Treasurer and Liberal MP for Cook Scott Morrison stated in his Budget Night speech that “We are lifting the freeze on the indexation of the Medicare Benefits Schedule. We are also reversing the removal of the bulk-billing incentive for diagnostic imaging and pathology services and the increase in the PBS co-payment and related changes.”

It now appears that it was premature to expect that out-of-pocket expenses for a number of radiology and diagnostic imaging services might be contained after the rebate freeze was lifted for these services in three years time.

The Medicare rebate thaw will not apply to 93 per cent of scans, including the X-rays, MRIs and ultrasounds used to diagnose some of the most common forms of cancer.

Health Minister Greg Hunt's staged four-year thaw has been widely welcomed by doctors' groups such as the Australian Medical Association and the Royal Australian College of GPs.

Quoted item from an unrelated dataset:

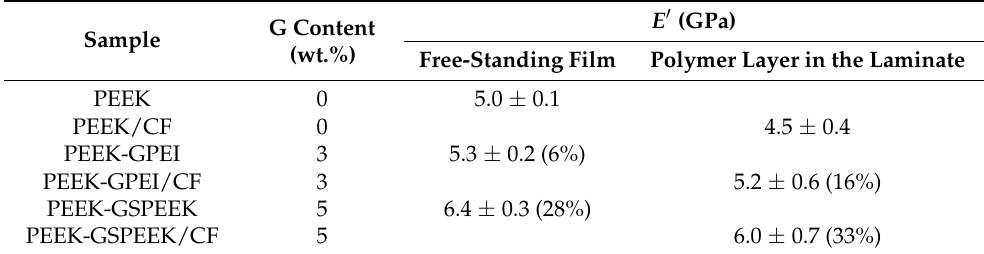
Table 2. Average indentation E’ values for the neat PEEK and PEEK-graphene materials in the form of free-standing films (PEEK, PEEK-GPEI, and PEEK-GSPEEK) or as part of the laminates, together with CF plies (PEEK/CF, PEEK-GPEI/CF, and PEEK-GSPEEK/CF). G Content Sample Sample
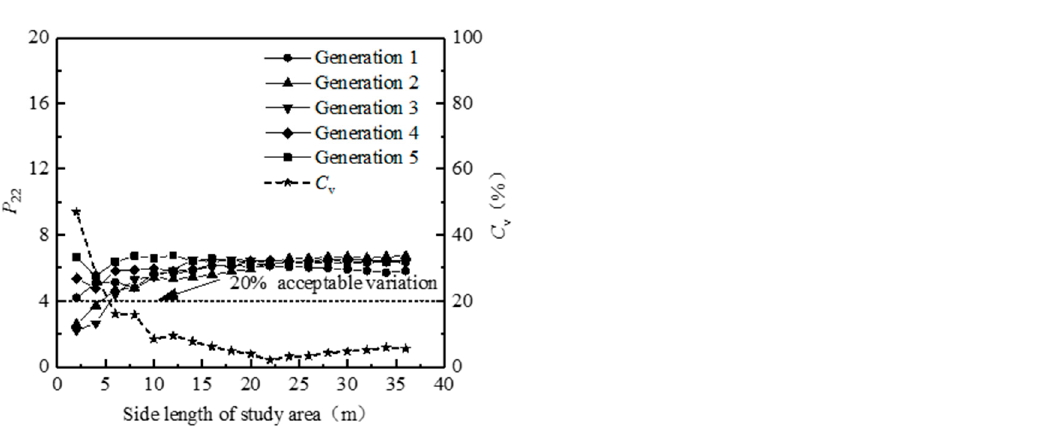
Figure 5. The fracture strength ( P 2X ) and the coefficient of variation ( C v ) versus sample size. Table 2. TREV of fractured rock mass for different equivalent parameters.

Under the plan, indexation will gradually be reapplied to bulk-billing incentives, visits to the doctor and allied health services.

On budget night, the Turnbull government said the final stage of the thaw, due in July 2020, would lift the freeze on "targeted" radiology and diagnostic imaging services - the first indexation since 2004.

Prime Minister Turnbull puts pressure on the Senate to back the increase to the Medicare levy after the release of two new opinion polls. Vision courtesy Seven News Melbourne.

But new Department of Health figures reveal precisely how "targeted" the changes will be: the freeze will be lifted on 59 of the 891 radiology items listed on the Medicare Benefits Schedule - just 7 per cent.

While mammograms and a number of CT scans will be indexed under the plan, X-rays, MRIs, PETs and ultrasounds for such common conditions as brain, lung, breast and ovarian cancer will not. The rebate on common scans for arthritis and nuclear medicine will also remain frozen. [my yellow highlighting]

As for the promised reversing of the increase in the Pharmaceutical Benefits Scheme (PBS), this is only the potential for a flow-on effect from other changes in the PBS and is in no way guaranteed to occur.